Hotel Methuselah @ Summerhall
A window into a soul
Blurring the lines between theatre, film and visual art, Imitating the dog and Pete Brooks' Hotel Methuselah is an unconventional masterpiece.
The acting space is limited to a narrow box, so that the performers are only visible from the neck to the knees as if in dodgy widescreen. Around and behind them, a screen shows classic black and white film of faces directly corresponding to the action.
Perception is skewed, both in terms of angle and depth, with scenes quite literally turned on their heads and doors racing towards you along corridors. Despite the piece's technical sophistication and convincing poise, it takes too much effort to tear our eyes away from the faces in the film, meaning that subtle moments of gesture are easily missed.
As bombs fall in the distance, thugs patrol the corridors, and guests sob in their rooms.
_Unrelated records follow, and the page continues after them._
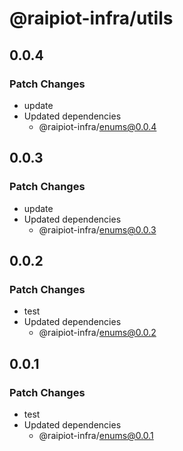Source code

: # @raipiot-infra/utils

## 0.0.4

### Patch Changes

- update
- Updated dependencies
  - @raipiot-infra/enums@0.0.4

## 0.0.3

### Patch Changes

- update
- Updated dependencies
  - @raipiot-infra/enums@0.0.3

## 0.0.2

### Patch Changes

- test
- Updated dependencies
  - @raipiot-infra/enums@0.0.2

## 0.0.1

### Patch Changes

- test
- Updated dependencies
  - @raipiot-infra/enums@0.0.1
The hotel's night porter passively encounters the various characters that come through the front door. Everyone presents Harry with their baggage, but none have more than this porter himself.
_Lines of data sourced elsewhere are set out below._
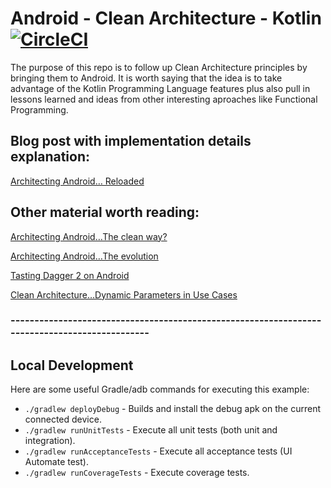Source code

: # Android - Clean Architecture - Kotlin [![CircleCI](https://circleci.com/gh/kingpowerclick/HIS.Android.svg?style=shield&circle-token=34ac99ace696889e6e948c0cdd673ffcd3d3a28d)](https://circleci.com/gh/kingpowerclick/HIS.Android) 
The purpose of this repo is to follow up Clean Architecture principles by bringing them to Android. It is worth saying that the idea is to take advantage of the Kotlin Programming Language features plus also pull in lessons learned and ideas from other interesting aproaches like Functional Programming.

## Blog post with implementation details explanation:
[Architecting Android… Reloaded](https://fernandocejas.com/2018/05/07/architecting-android-reloaded/)

## Other material worth reading:

[Architecting Android…The clean way?](http://fernandocejas.com/2014/09/03/architecting-android-the-clean-way/)

[Architecting Android…The evolution](http://fernandocejas.com/2015/07/18/architecting-android-the-evolution/)

[Tasting Dagger 2 on Android](http://fernandocejas.com/2015/04/11/tasting-dagger-2-on-android/)

[Clean Architecture…Dynamic Parameters in Use Cases](http://fernandocejas.com/2016/12/24/clean-architecture-dynamic-parameters-in-use-cases/)

### ----------------------------------------------------------------------------------------------

## Local Development
Here are some useful Gradle/adb commands for executing this example:

 * `./gradlew deployDebug` - Builds and install the debug apk on the current connected device.
 * `./gradlew runUnitTests` - Execute all unit tests (both unit and integration).
 * `./gradlew runAcceptanceTests` - Execute all acceptance tests (UI Automate test).
 * `./gradlew runCoverageTests` - Execute coverage tests.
The setting is not incidental; the anonymity and loneliness you can feel in a hotel is like no other. At the mercy of sexual aggression from intimidating men and women alike, and failing to connect with the one person he needs to, Harry's isolation is evident. However, once the novelty of the staging has worn off, the staid demeanours and stiff upper lips of the characters fail to imbue the piece with any vibrancy and it drags its way predictably towards the revelation.
Both the staging and narrative force the audience to confront Harry's nightmare along with him. The action repeats over and over, capturing the tediousness of the night shift, of amnesia, of life. Yet while this production is an interesting marriage of classic design and contemporary multimedia performance, this frustration seeps into the drama, and ultimately the substance is not able to triumph over the style.